Three quick graphs showing the Portland housing market and one on the price outlook. First, given the tight market of increased demand and no sustained increases in supply, prices continue to see upward pressure. The past few months have cooled off somewhat — likely just the seasonal pattern, but possibly hints of sustained slowdown in price gains. So long as the limited supply of homes continues, it will remain a seller’s market. Demand has returned to that 2,000 per month level seen during the 1990s and early 2000s, while supply is very very low. Expectations are for supply to increase quite a bit in the next 2-3 years with new construction picking up strongly and more existing homes being sold as well.
One item that is interesting is that with such a limited supply on the market, prices have jumped ahead of the overall housing stock. In a seller’s market, with competing bids, this is the pattern one would expect to see. As these more recently sold homes filter through into the overall housing stock, the home price indexes are now playing catch-up to the market. Over a longer period, these two measures of home prices should closely track each other, and moving forward they will likely converge. The two trend lines are based on the Case-Shiller for 1992-2003 and for 1996-2003, to produce a naive gauge of where prices might have been had we continued along at those growth rates over the past decade. Interestingly enough, even after the bubble and bust, prices today are somewhere around these naive trend lines.
In terms of housing affordability, the cost of owning a home (financing, taxes, routine maintenance, etc) increased substantially in 2013 as prices rose along with interest rates. With price gains moderating and interest rates holding steady, so too is overall affordability.

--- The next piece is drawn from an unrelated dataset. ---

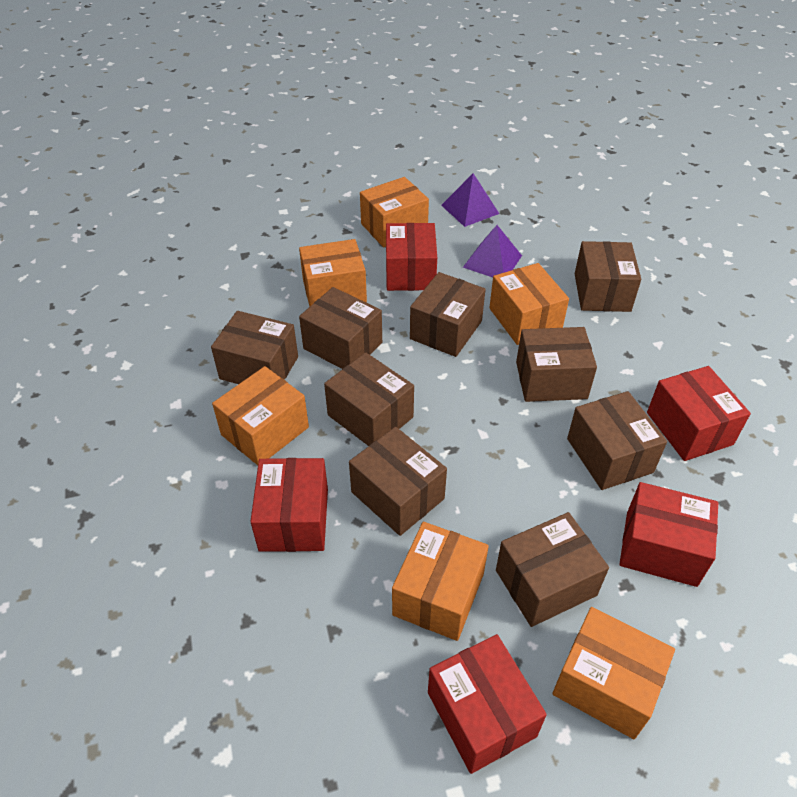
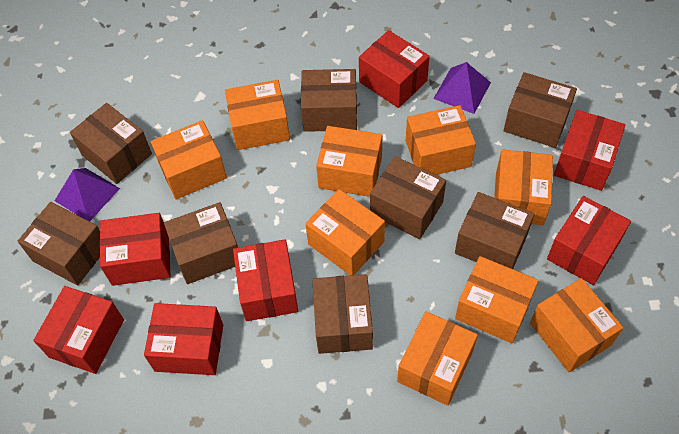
brown box: [211,311,298,384] [299,287,382,369] [324,352,414,446] [349,427,447,536] [410,272,486,357] [496,512,609,627] [516,327,597,402] [567,391,667,490] [575,241,641,312] = 9 -> [18,202,100,286] [70,103,152,184] [164,202,238,284] [301,69,357,132] [312,274,373,354] [370,156,446,239] [455,192,534,269] [504,72,577,148] = 8
orange box: [212,366,309,465] [299,239,367,307] [360,177,429,247] [392,522,489,641] [489,263,569,345] [552,607,675,739] = 6 -> [150,120,227,200] [225,80,290,150] [305,189,385,275] [316,126,382,197] [397,311,478,406] [406,105,476,175] [455,256,539,343] [494,149,553,225] [530,278,623,372] = 9
red box: [250,458,328,552] [386,223,437,291] [428,634,547,774] [619,482,718,587] [647,366,751,461] = 5 -> [33,286,124,374] [100,213,171,286] [144,303,223,375] [233,240,298,321] [359,30,430,108] [547,196,631,285] [554,110,625,191] = 7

Our office’s baseline outlook for prices moving forward is simple: moderation. As supply increases to meet stronger demand, that will move the market away from a seller’s one to a neutral one or even a buyer’s market if supply increases enough to outstrip demand, which is not out of the question based on history. Prior to the bubble, home prices typically increased at the rate of inflation or just a bit stronger. We expect this to be the case moving forward, however in a world with 12% home price appreciation in the past year, one can quickly look pretty silly calling for inflation-adjusted prices to be effectively flat over the next couple of years. While the transition into a more stable, normal housing market equilibrium has not and likely will not be perfectly smooth, our office believes this outlook is fundamentally correct. Price gains will moderate. There is no question about that. The question is one of timing, and right now we expect it to happen soon, but the strong price gains are likely to continue until supply increases or demand falls.
Hopefully this coming price moderation will be for good reasons (increased supply and a stronger economy) and not bad reasons (demand falling due to financing costs and a weaker economy).